== Data shown

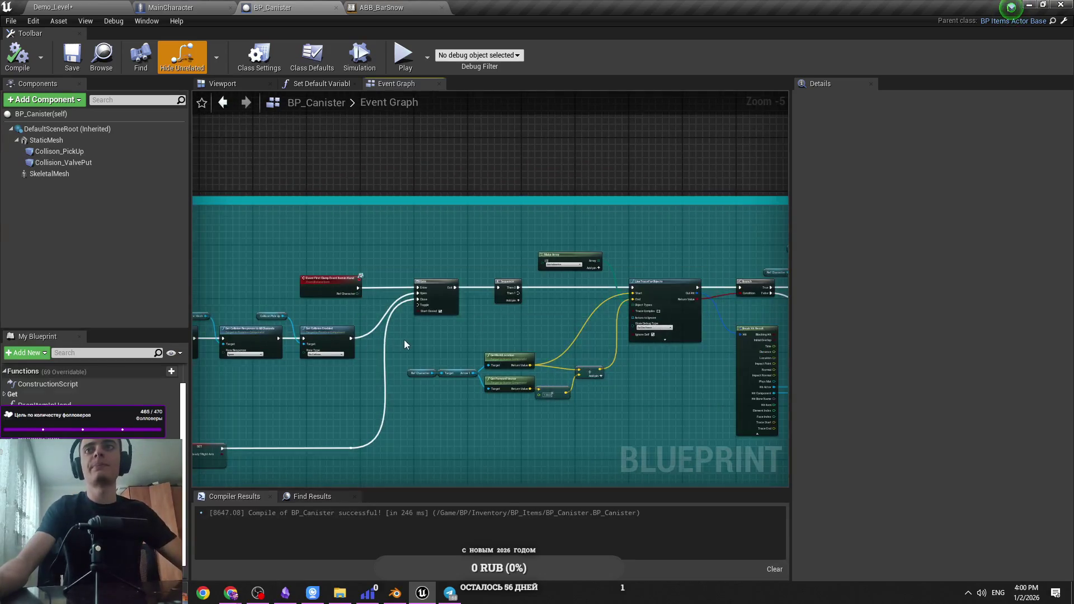
scroll(515, 319, "up", 4)
Move the First Event Item in Hand Pressed node left and list actions for its Ref Character output
left_click_drag(476, 307, 338, 312)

====

**Your objective**
Copy the listing above in full and exactly, but omit each picture that it holds.

**Problem solution**
scroll(515, 319, "up", 4)
Move the First Event Item in Hand Pressed node left and list actions for its Ref Character output
left_click_drag(476, 307, 338, 312)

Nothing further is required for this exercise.